Vietnamese philosophy includes both traditional Confucian philosophy, Vietnamese local religious traditions, and later philosophy introducing French, Marxist, Catholic and other influences.

Confucianism in Vietnam

Confucianism entered Vietnam and was later reinforced in the four Bắc thuộc periods of Chinese domination, beginning with the first Chinese domination of Vietnam from 111 BCE. This was also the beginning of Taoism in Vietnam and Buddhism in Vietnam. Confucianism was reinforced in government by the Confucian court examination system in Vietnam, as well as the way family raised and taught children toward filial piety, through absolute obedience.

Nationalism in Vietnam

Communism in Vietnam

Socialism in Vietnam

Ho Chi Minh Thought

Study of Vietnamese philosophy
Most research on Vietnamese philosophy is conducted by modern Vietnamese scholars. The traditional Vietnamese philosophy has been described by one biographer of Ho Chi Minh (Brocheux, 2007) as a "perennial Sino-Vietnamese philosophy" blending different strands of Confucianism with Buddhism and Taoism. Some researchers have found the empirical evidence of this "blending" and defined the socio-cultural phenomenon as "cultural additivity". Another, Catholic, writer (Vu, 1966) has analysed Vietnamese philosophy as constituted of tam tài ("three body" Heaven, Man, Earth) philosophy, yin-yang metaphysics, and agricultural philosophy. Tran Van Doan, professor of philosophy at National Taiwan University (1996) considers that Vietnamese philosophy is humanistic but not anthropocentric.

Notable philosophers
The confucian poet-philosopher-scholar is typified by Lê Quý Đôn. Other confucianists include Chu Văn An (1292–1370) mandarin, Lê Quát a 14th Century anti-Buddhist Confucian writer, Mạc Đĩnh Chi (1280–1350), Nguyễn Trãi (1380–1442) a famous Đại Việt Confucian scholar, Nguyễn Khuyến (1835-1909).

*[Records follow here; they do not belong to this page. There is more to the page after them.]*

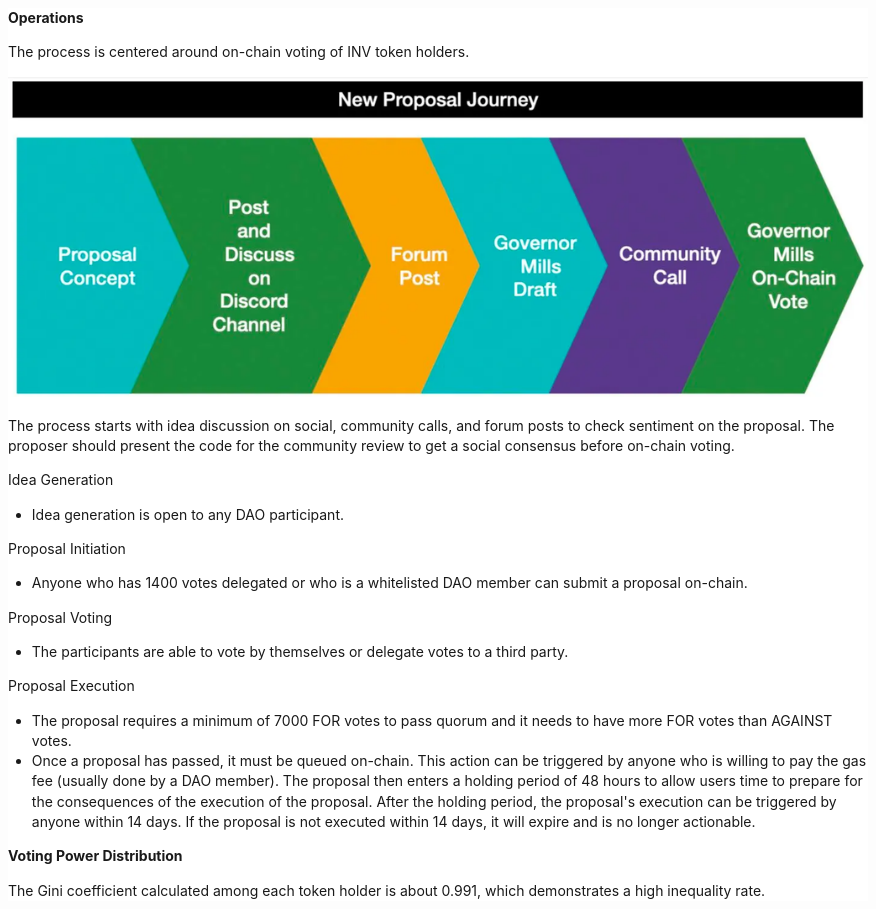 **Operations**

The process is centered around on-chain voting of INV token holders.

![](/images/blog/how-decentralized-is-decentralized-governance/image12.webp)


The process starts with idea discussion on social, community calls, and forum posts to check sentiment on the proposal. The proposer should present the code for the community review to get a social consensus before on-chain voting.

Idea Generation

* Idea generation is open to any DAO participant.

Proposal Initiation

* Anyone who has 1400 votes delegated or who is a whitelisted DAO member can submit a proposal on-chain.

Proposal Voting

* The participants are able to vote by themselves or delegate votes to a third party.

Proposal Execution

* The proposal requires a minimum of 7000 FOR votes to pass quorum and it needs to have more FOR votes than AGAINST votes.
* Once a proposal has passed, it must be queued on-chain. This action can be triggered by anyone who is willing to pay the gas fee (usually done by a DAO member). The proposal then enters a holding period of 48 hours to allow users time to prepare for the consequences of the execution of the proposal. After the holding period, the proposal's execution can be triggered by anyone within 14 days. If the proposal is not executed within 14 days, it will expire and is no longer actionable.

**Voting Power Distribution**

The Gini coefficient calculated among each token holder is about 0.991, which demonstrates a high inequality rate.
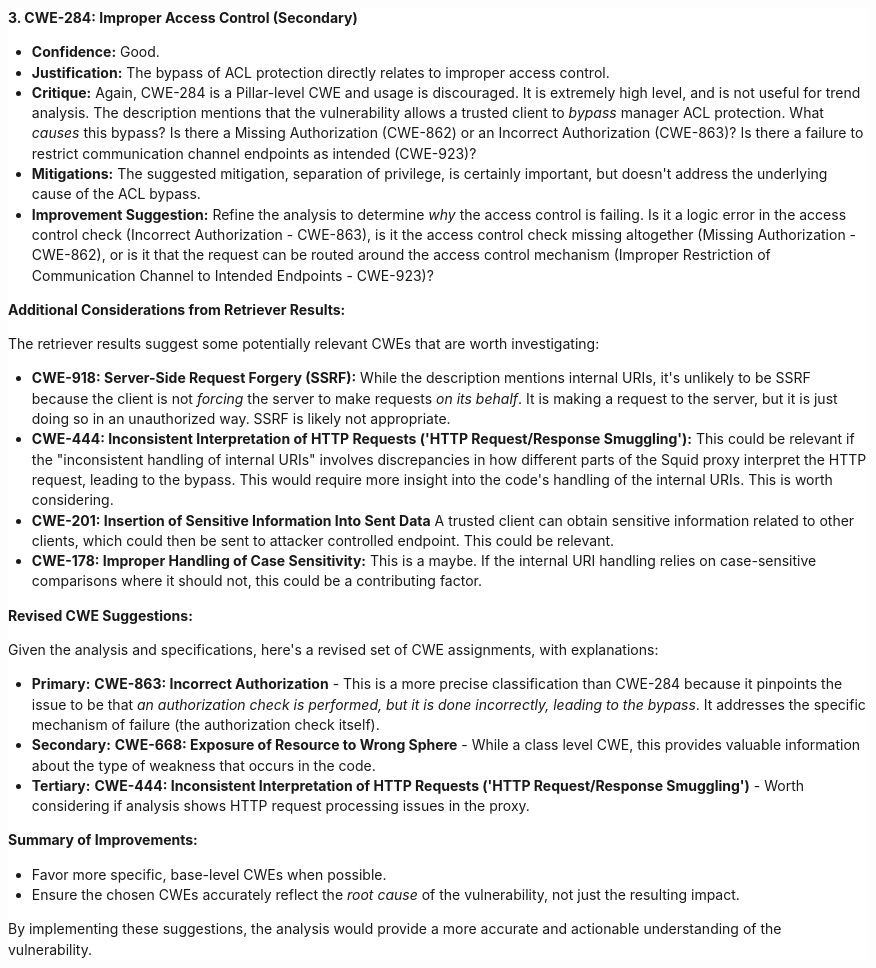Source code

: **3. CWE-284: Improper Access Control (Secondary)**

*   **Confidence:** Good.
*   **Justification:** The bypass of ACL protection directly relates to improper access control.
*   **Critique:** Again, CWE-284 is a Pillar-level CWE and usage is discouraged. It is extremely high level, and is not useful for trend analysis. The description mentions that the vulnerability allows a trusted client to *bypass* manager ACL protection. What *causes* this bypass? Is there a Missing Authorization (CWE-862) or an Incorrect Authorization (CWE-863)? Is there a failure to restrict communication channel endpoints as intended (CWE-923)?
*   **Mitigations:** The suggested mitigation, separation of privilege, is certainly important, but doesn't address the underlying cause of the ACL bypass.
*   **Improvement Suggestion:** Refine the analysis to determine *why* the access control is failing. Is it a logic error in the access control check (Incorrect Authorization - CWE-863), is it the access control check missing altogether (Missing Authorization - CWE-862), or is it that the request can be routed around the access control mechanism (Improper Restriction of Communication Channel to Intended Endpoints - CWE-923)?

**Additional Considerations from Retriever Results:**

The retriever results suggest some potentially relevant CWEs that are worth investigating:

*   **CWE-918: Server-Side Request Forgery (SSRF):**  While the description mentions internal URIs, it's unlikely to be SSRF because the client is not *forcing* the server to make requests *on its behalf*.  It is making a request to the server, but it is just doing so in an unauthorized way.  SSRF is likely not appropriate.
*   **CWE-444: Inconsistent Interpretation of HTTP Requests ('HTTP Request/Response Smuggling'):** This could be relevant if the "inconsistent handling of internal URIs" involves discrepancies in how different parts of the Squid proxy interpret the HTTP request, leading to the bypass. This would require more insight into the code's handling of the internal URIs. This is worth considering.
*   **CWE-201: Insertion of Sensitive Information Into Sent Data** A trusted client can obtain sensitive information related to other clients, which could then be sent to attacker controlled endpoint. This could be relevant.
*   **CWE-178: Improper Handling of Case Sensitivity:** This is a maybe. If the internal URI handling relies on case-sensitive comparisons where it should not, this could be a contributing factor.

**Revised CWE Suggestions:**

Given the analysis and specifications, here's a revised set of CWE assignments, with explanations:

*   **Primary:** **CWE-863: Incorrect Authorization** -  This is a more precise classification than CWE-284 because it pinpoints the issue to be that *an authorization check is performed, but it is done incorrectly, leading to the bypass*.  It addresses the specific mechanism of failure (the authorization check itself).
*   **Secondary:** **CWE-668: Exposure of Resource to Wrong Sphere** - While a class level CWE, this provides valuable information about the type of weakness that occurs in the code.
*   **Tertiary:** **CWE-444: Inconsistent Interpretation of HTTP Requests ('HTTP Request/Response Smuggling')** - Worth considering if analysis shows HTTP request processing issues in the proxy.

**Summary of Improvements:**

*   Favor more specific, base-level CWEs when possible.
*   Ensure the chosen CWEs accurately reflect the *root cause* of the vulnerability, not just the resulting impact.

By implementing these suggestions, the analysis would provide a more accurate and actionable understanding of the vulnerability.
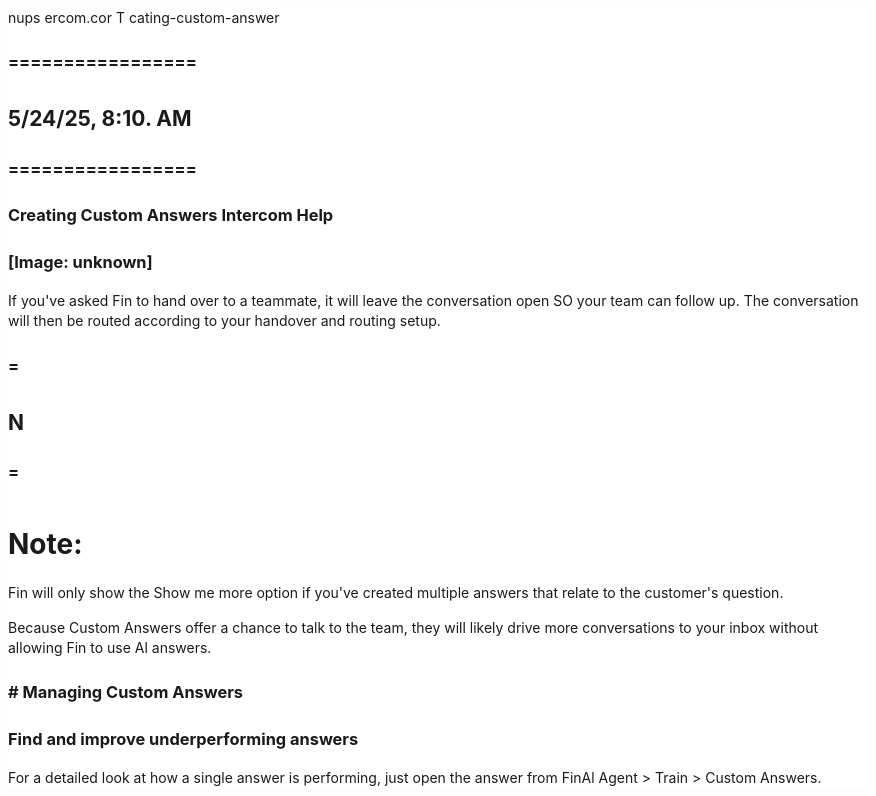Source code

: 
nups
ercom.cor
T cating-custom-answer


### =================



## 5/24/25, 8:10. AM



### =================



### Creating Custom Answers Intercom Help



### [Image: unknown]


If you've asked Fin to hand over to a teammate, it will leave the conversation open SO your
team can follow up. The conversation will then be routed according to your handover and
routing setup.


### =



## N



### =


# Note:

Fin will only show the Show me more option if you've created multiple answers that
relate to the customer's question.

Because Custom Answers offer a chance to talk to the team, they will likely drive
more conversations to your inbox without allowing Fin to use Al answers.


### # Managing Custom Answers



### Find and improve underperforming answers


For a detailed look at how a single answer is performing, just open the answer from FinAl
Agent > Train > Custom Answers.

Notable modern Vietnamese philosophers include Cao Xuân Huy (vi, 1900-1983), Nguyễn Duy Quý (vi, 1932-), Nguyễn Đức Bình (vi, 1927-), Nguyễn Đăng Thục (vi, 1909-1999), Phạm Công Thiện (vi, 1941-2011), Trần Văn Giàu (vi, 1911–2010), modern marxist philosopher Trần Đức Thảo (noted in Paris in the 1960s) and Vietnamese Catholic philosopher Lương Kim Định.